Sur les frais liés au litige :

12. Il n'y a pas lieu, dans les circonstances de l'espèce, de faire droit aux conclusions présentées par Me Elatrassi-Diome au titre de l'article 37 de la loi du 10 juillet 1991.

D E C I D E :

Article 1er : La décision du 27 octobre 2020 du directeur général de l'Office français de l'immigration et de l'intégration est annulée.

Article 2 : Il est enjoint à l'Office français de l'immigration et de l'intégration de réexaminer la situation de M. C dans le délai d'un mois à compter du présent jugement.
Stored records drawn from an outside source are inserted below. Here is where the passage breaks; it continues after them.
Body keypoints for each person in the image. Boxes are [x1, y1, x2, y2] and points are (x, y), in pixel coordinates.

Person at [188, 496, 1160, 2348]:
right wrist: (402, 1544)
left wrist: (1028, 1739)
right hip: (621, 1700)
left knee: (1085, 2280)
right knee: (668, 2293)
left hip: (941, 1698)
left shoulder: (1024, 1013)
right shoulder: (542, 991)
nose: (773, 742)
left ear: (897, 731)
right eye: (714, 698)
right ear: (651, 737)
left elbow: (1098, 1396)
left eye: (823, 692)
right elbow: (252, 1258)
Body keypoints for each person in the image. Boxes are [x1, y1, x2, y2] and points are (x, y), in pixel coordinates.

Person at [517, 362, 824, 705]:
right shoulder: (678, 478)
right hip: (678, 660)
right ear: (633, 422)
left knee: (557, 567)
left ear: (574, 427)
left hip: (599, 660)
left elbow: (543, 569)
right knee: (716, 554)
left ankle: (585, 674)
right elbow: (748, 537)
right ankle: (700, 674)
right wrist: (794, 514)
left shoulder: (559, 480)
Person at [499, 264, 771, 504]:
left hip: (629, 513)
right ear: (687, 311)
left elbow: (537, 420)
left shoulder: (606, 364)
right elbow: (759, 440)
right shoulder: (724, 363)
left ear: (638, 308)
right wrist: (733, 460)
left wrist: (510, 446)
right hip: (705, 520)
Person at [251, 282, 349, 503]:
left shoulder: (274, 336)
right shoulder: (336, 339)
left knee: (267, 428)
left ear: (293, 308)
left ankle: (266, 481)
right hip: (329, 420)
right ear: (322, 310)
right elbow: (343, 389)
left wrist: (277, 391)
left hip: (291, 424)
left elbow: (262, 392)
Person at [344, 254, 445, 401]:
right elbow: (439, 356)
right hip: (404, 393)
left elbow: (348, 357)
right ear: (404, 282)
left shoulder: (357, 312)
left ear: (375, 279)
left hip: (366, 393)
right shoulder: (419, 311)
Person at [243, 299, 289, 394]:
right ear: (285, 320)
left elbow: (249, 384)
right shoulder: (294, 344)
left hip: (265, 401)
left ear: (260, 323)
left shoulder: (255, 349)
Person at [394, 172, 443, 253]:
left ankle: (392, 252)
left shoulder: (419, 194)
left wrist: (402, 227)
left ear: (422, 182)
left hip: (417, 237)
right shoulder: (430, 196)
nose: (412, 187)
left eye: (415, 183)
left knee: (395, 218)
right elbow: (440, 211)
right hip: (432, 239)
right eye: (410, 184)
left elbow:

Article 3 : Le surplus des conclusions de la requête est rejeté.

Article 4 : Le présent jugement sera notifié à M. A C, à Me Elatrassi-Diome et à l'Office français de l'immigration et de l'intégration.

Délibéré après l'audience du 2 novembre 2022, à laquelle siégeaient :

- Mme Boyer, présidente,

- M. Guiral, conseiller,

- Mme Favre, conseillère.

Rendu public par mise à disposition au greffe le 22 novembre 2022.

Le rapporteur,

S. B

La présidente,

C. BOYER

Le greffier,

J.-L. MICHEL

La République mande et ordonne au ministre de l'intérieur et des outre-mer en ce qui le concerne, ou à tous commissaires de justice à ce requis en ce qui concerne les voies de droit commun contre les parties privées, de pourvoir à l'exécution de la présente décision.